La narradora

Chiti Hernández-Martí se sentó en un banco, bajo la fronda del Parque del Retiro, y respiró hondo el aire verde. Cerró los ojos.

Cuando los abrió, a su lado había un enano.

El enano se presentó: era torero. Ella imaginó el tamaño del toro y se le frunció la cara.

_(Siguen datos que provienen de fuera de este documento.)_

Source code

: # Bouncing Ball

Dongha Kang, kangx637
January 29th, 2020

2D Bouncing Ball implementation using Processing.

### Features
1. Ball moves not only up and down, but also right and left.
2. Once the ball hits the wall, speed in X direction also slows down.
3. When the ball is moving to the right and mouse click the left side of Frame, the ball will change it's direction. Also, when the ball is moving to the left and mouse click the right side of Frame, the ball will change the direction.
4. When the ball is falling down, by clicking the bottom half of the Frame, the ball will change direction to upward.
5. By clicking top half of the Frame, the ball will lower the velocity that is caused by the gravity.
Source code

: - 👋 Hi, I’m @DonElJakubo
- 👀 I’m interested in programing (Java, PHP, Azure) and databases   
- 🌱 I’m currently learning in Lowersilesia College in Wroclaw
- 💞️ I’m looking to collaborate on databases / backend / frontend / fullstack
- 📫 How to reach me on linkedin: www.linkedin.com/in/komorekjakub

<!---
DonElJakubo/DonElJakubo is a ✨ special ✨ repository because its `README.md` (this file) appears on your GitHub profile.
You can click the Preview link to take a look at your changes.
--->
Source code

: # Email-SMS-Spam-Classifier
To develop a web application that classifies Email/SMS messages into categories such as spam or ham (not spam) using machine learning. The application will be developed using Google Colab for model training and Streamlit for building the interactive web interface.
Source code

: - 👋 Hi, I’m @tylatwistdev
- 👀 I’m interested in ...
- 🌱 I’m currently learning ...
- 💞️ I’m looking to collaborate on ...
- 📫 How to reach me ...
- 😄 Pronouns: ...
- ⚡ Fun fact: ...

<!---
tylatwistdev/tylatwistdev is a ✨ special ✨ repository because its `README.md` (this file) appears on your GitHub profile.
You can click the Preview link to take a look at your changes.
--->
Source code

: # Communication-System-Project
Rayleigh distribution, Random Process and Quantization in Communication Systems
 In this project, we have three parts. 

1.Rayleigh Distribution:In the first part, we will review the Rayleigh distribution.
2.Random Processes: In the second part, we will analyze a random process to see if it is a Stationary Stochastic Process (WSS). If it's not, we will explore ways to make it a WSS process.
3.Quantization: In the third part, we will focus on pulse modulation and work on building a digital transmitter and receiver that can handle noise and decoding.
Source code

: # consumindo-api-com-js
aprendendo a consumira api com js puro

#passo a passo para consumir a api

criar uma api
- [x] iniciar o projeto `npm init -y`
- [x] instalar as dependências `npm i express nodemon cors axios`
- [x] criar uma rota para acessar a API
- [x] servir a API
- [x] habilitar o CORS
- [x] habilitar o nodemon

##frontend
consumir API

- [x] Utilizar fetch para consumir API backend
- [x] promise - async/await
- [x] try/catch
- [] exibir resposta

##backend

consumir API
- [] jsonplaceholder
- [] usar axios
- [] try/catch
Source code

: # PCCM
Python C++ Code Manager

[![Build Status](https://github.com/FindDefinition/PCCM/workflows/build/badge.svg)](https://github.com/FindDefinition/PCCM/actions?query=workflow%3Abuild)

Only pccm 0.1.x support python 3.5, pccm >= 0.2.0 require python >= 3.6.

Te ves muy triste —dijo el enano. Y pidió, exigió:

—Cuéntame.

Ella negó con la cabeza, pero el enano insistió:

—No seas desconfiada, Blanca Nieves.

Y Chiti murmuró el primer nombre de hombre que se le pasó por la cabeza, mientras pensaba en lo dura que debía ser la vida de un enano torero. Y entonces, inventó:

—El muy golfo se ha aprovechado de mí.

A medida que su cuento se iba convirtiendo en novela, este perdulario me golpea, me maltrata, me llama puta y poca cosa, Chiti sentía cada vez menos pena por el enano y más pena por ella, pena y lástima por ella que para entonces ya estaba embarazada de aquel embustero casado y con hijos, cómo pude hacerle eso a mi novio que es tan bueno, pobrecillo mi ángel que no se merecía esto, y ahora mi madre se ha enterado de todo y me ha echado de casa y he perdido el trabajo y no sé qué será de mi vida, no conozco esta ciudad, no tengo a nadie, me cierran las puertas…

El enano callaba, abrumado, y se miraba los pies, que colgaban en el aire. Chiti temblaba de frío, aunque era pleno verano, mientras un arroyito de auténticas lágrimas se desprendía de sus ojos y atravesaba el parque, hacia el lago donde navegan los barcos de remo.